▶ Dataset items
———

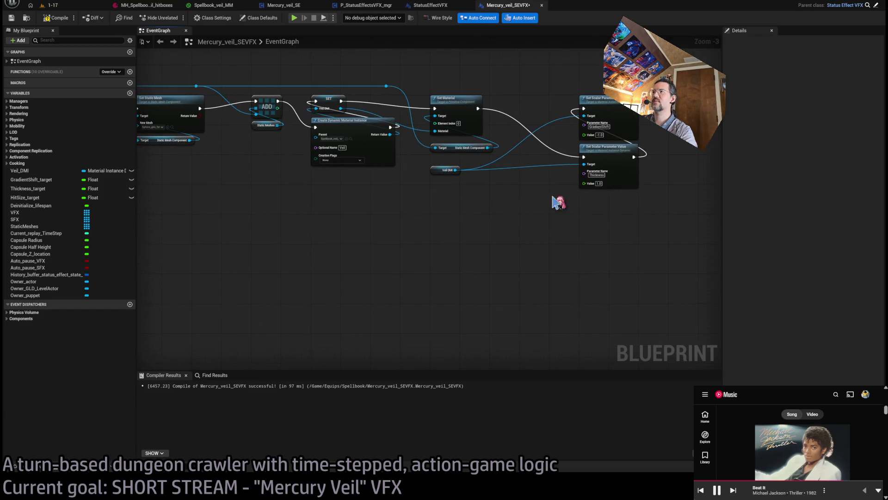
pyautogui.moveTo(412, 268); pyautogui.dragTo(373, 201)
pyautogui.scroll(3, 373, 200)
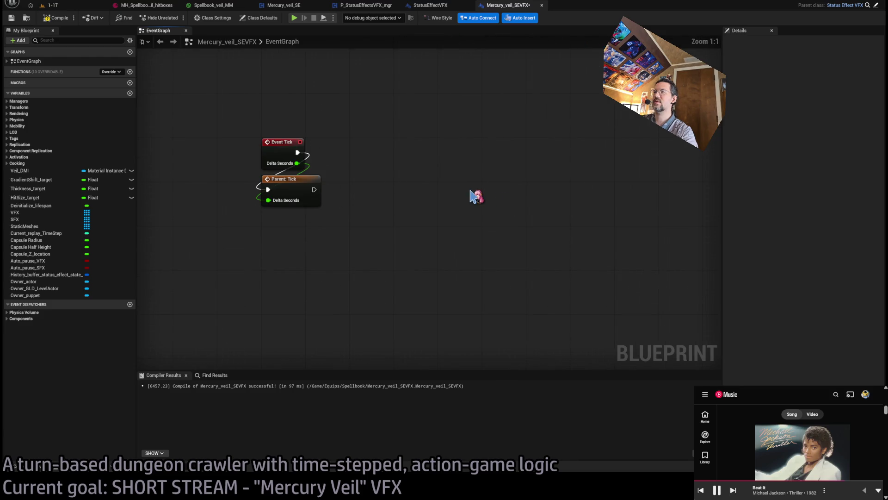
pyautogui.press('ctrl+z')
pyautogui.press('ctrl+z')
pyautogui.press('ctrl+z')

———

▶ Work request
In the copy, include no pictures; otherwise transcribe the entries exactly.

▶ Output below
pyautogui.moveTo(412, 268); pyautogui.dragTo(373, 201)
pyautogui.scroll(3, 373, 200)
pyautogui.press('ctrl+z')
pyautogui.press('ctrl+z')
pyautogui.press('ctrl+z')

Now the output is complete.